Distinguished Lecturer Series: Dr. John Jackson presents “Diasporic Dissidents: "African American Hebrews and the Redefinition of All Things Black"

Photo of Dr. John Jackson

The Department of African American and African Studies is pleased to announce the Distinguished Lecturere Series Presentation featuring Dr. John Jackson. The talk is scheduled for Noon, Friday, 10/10/14 in 165 Thompson Library (Multipurpose Room) with a film screening for Dr. Jackson's film Bad Friday at 6:15pm (same date and location). For more information please contact, Dr. Devin Fergus at fergus.24@osu.edu or the Department of African American and African Studies at 292-3700.

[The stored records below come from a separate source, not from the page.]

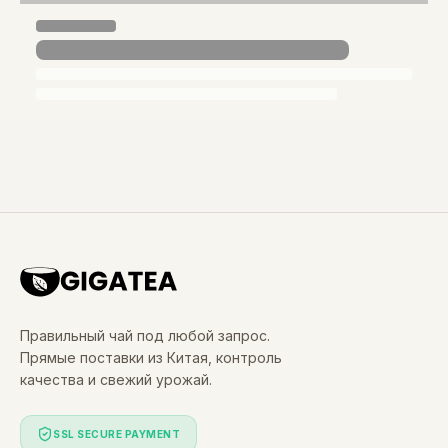
Правильный чай под любой запрос.
Прямые поставки из Китая, контроль
качества и свежий урожай.
SSL SECURE PAYMENT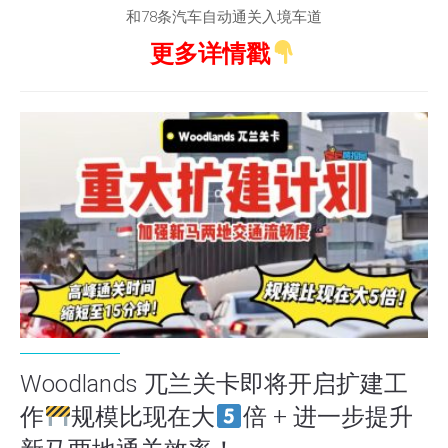
和78条汽车自动通关入境车道
更多详情戳
Woodlands 兀兰关卡即将开启扩建工
作
规模比现在大
倍 + 进一步提升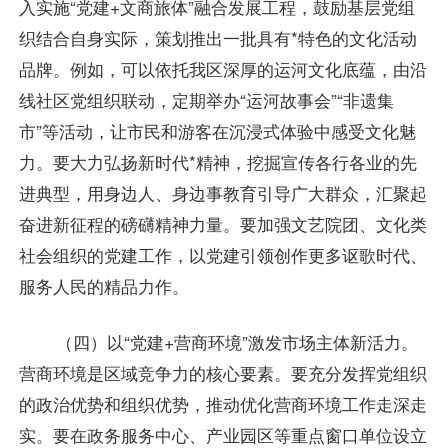
入实施“党建+文商旅体”融合发展工程，鼓励基层党组
织结合自身实际，策划推出一批具有*特色的文化活动
品牌。例如，可以依托我区深厚的运河文化底蕴，由沿
线社区党组织联动，定期举办“运河故事会”“非遗集
市”等活动，让市民和游客在沉浸式体验中感受文化魅
力。要大力弘扬新时代*精神，挖掘宣传各行各业的先
进典型，用身边人、身边事教育引导广大群众，汇聚起
奋进新征程的磅礴精神力量。要加强文艺院团、文化类
社会组织的党建工作，以党建引领创作更多讴歌时代、
服务人民的精品力作。
（四）以“党建+营商环境”激发市场主体新活力。
营商环境是区域竞争力的核心要素。要充分发挥党组织
的政治优势和组织优势，推动优化营商环境工作走深走
实。要在政务服务中心、产业园区等重点窗口单位设立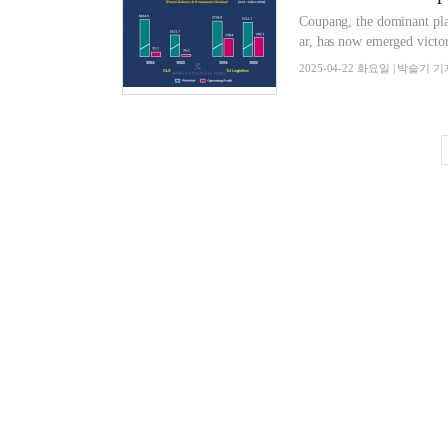
Coupang, the dominant play
ar, has now emerged victor
2025-04-22 화요일 | 박슬기 기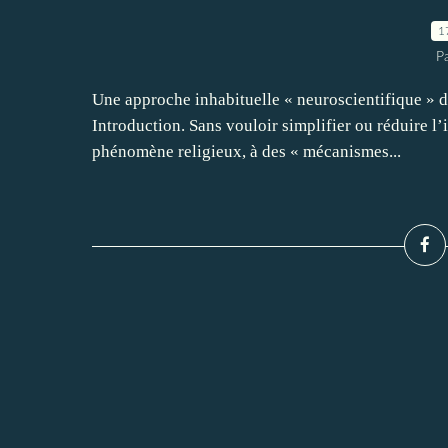
1
P
Une approche inhabituelle « neuroscientifique » 
Introduction. Sans vouloir simplifier ou réduire l
phénomène religieux, à des « mécanismes...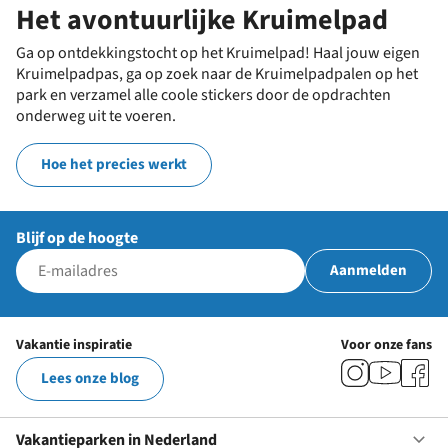
Het avontuurlijke Kruimelpad
Ga op ontdekkingstocht op het Kruimelpad! Haal jouw eigen
Kruimelpadpas, ga op zoek naar de Kruimelpadpalen op het
park en verzamel alle coole stickers door de opdrachten
onderweg uit te voeren.
Hoe het precies werkt
Blijf op de hoogte
Aanmelden
Vakantie inspiratie
Voor onze fans
Lees onze blog
Vakantieparken in Nederland
Op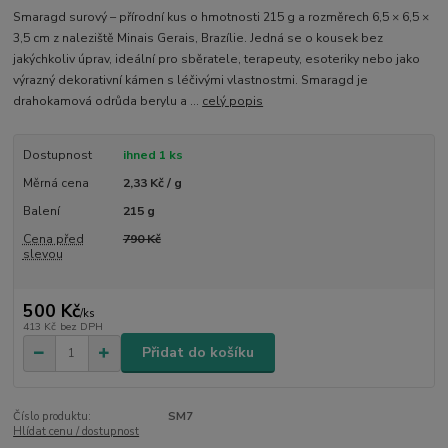
Smaragd surový – přírodní kus o hmotnosti 215 g a rozměrech 6,5 × 6,5 ×
3,5 cm z naleziště Minais Gerais, Brazílie. Jedná se o kousek bez
jakýchkoliv úprav, ideální pro sběratele, terapeuty, esoteriky nebo jako
výrazný dekorativní kámen s léčivými vlastnostmi. Smaragd je
drahokamová odrůda berylu a ...
celý popis
Dostupnost
ihned 1 ks
Měrná cena
2,33 Kč / g
Balení
215 g
Cena před
790 Kč
slevou
500 Kč
/
ks
413 Kč
bez DPH
Přidat do košíku
Číslo produktu:
SM7
Hlídat cenu / dostupnost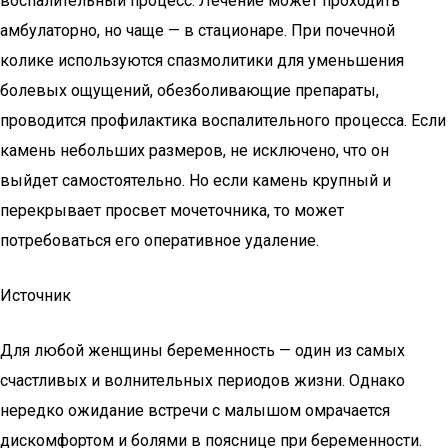
воспалительный процесс. Лечение может проходить
амбулаторно, но чаще — в стационаре. При почечной
колике используются спазмолитики для уменьшения
болевых ощущений, обезболивающие препараты,
проводится профилактика воспалительного процесса. Если
камень небольших размеров, не исключено, что он
выйдет самостоятельно. Но если камень крупный и
перекрывает просвет мочеточника, то может
потребоваться его оперативное удаление.
Источник
Для любой женщины беременность — один из самых
счастливых и волнительных периодов жизни. Однако
нередко ожидание встречи с малышом омрачается
дискомфортом и болями в пояснице при беременности.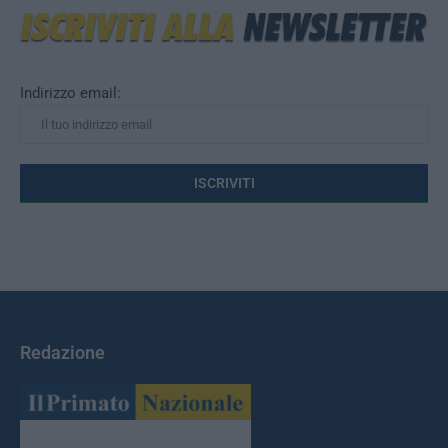
Indirizzo email:
Redazione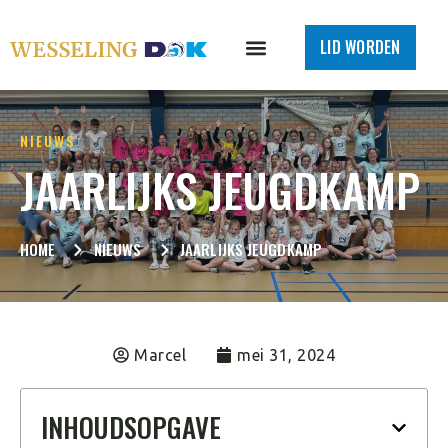
LID WORDEN
NIEUWS
JAARLIJKS JEUGDKAMP
HOME
NIEUWS
JAARLIJKS JEUGDKAMP
Marcel
mei 31, 2024
INHOUDSOPGAVE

This talk will offer an overview of Dr. Jackson’s research with the African Hebrew Israelites of Jerusalem, a transnational community of African-American expats based in southern Israel (but also with “saints,” as members are called, spread out across five continents). This is a group that has (a) revised its relationship to conventional forms of African American spirituality, (b) developed a self-conscious commitment to “health literacy” among its members (including mandatory   veganism), and (c) modeled a version of Diasporic subjectivity that tells us interesting and unconventional things about the potential meanings of race and place in the 21st century. To learn more about his research, see Thin Descriptions.

 

Bad Friday examines a bit of the history of state-sponsored violence against Rastafari in Jamaica. Rastafarians might be the most iconic representation of Jamaica in the world today, but in the mid-20th century they were considered enemies of the Jamaican state. This film interviews some of the elders who withstood the “persecutions”.